4.16.6In artikel 43, lid 6, ALL is bepaald dat administratieplichtigen verplicht zijn hun administratie en de daartoe behorende gegevensdragers gedurende tien jaar te bewaren.
4.16.7Wat betreft de administratieplicht van artikel 43, lid 2, ALL heeft als uitgangspunt te gelden dat de eisen aan de administratie niet verder mogen reiken dan voor een goede uitvoering van de belastingheffing noodzakelijk is.
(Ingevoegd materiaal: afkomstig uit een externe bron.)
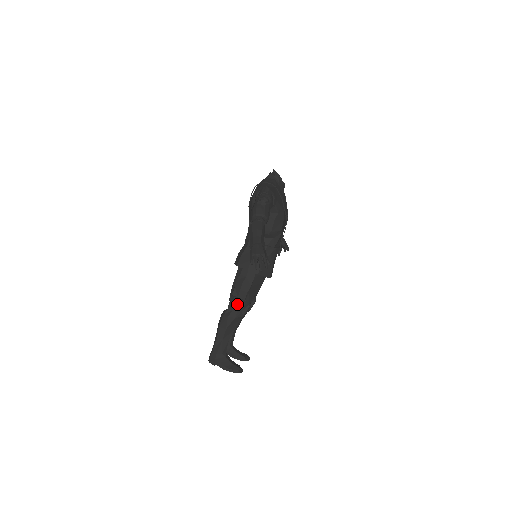
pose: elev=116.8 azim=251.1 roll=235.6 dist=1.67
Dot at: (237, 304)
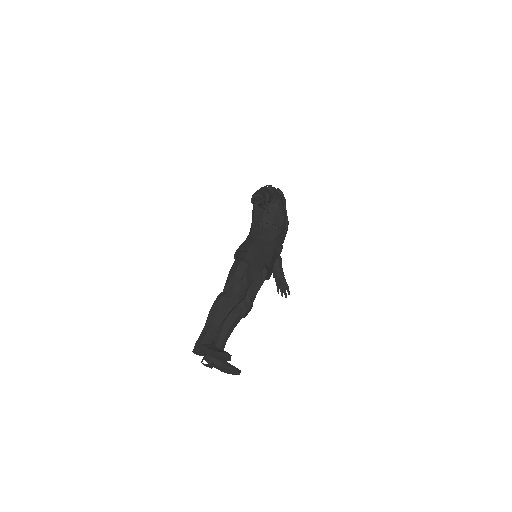
Dot at: (233, 284)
Belanghebbende is belastingplichtig voor onder meer de BBO, zodat op grond van artikel 43 ALL van belanghebbende geëist kan worden dat haar administratie inzicht verschaft in de bepaling van de bedrijfsomzet.
4.16.8In een onderneming zoals die van belanghebbende, waarbij een groot deel van de omzet per kas wordt ontvangen, vormt een sluitende kasadministratie een centraal en onmisbaar onderdeel van de administratie. Bij het boekenonderzoek is geconstateerd dat de verantwoorde opbrengsten in het kasboek niet aansluiten met de opbrengsten in het grootboek. Voor het jaar 2014 ontbreekt bovendien het grootboek. Het Gerecht is daarom van oordeel dat belanghebbende geen controleerbare en sluitende kasadministratie heeft gevoerd. Verder is geconstateerd (voor de controlejaren) dat transacties met gelieerde vennootschappen niet juist zijn verantwoord in de administratie, dat geen inventarisatie van de voorraad is uitgevoerd en dat het brutowinstpercentage dat uit de administratie blijkt substantieel lager ligt dan de voorgaande jaren. Belanghebbende heeft niet aan haar bewaarplicht voldaan. Het grootboek over het jaar 2014, inkoopfacturen en kostenfacturen over het jaar 2013, zijn niet bewaard.
4.16.9Gelet op het vorenstaande heeft belanghebbende niet voldaan aan de op haar rustende administratieplicht zoals voorgeschreven in artikel 43 ALL. Het Gerecht acht deze schending voldoende ernstig voor toepassing van de bewijsregel van artikel 30, lid 6 ALL (omkering en verzwaring van de bewijslast).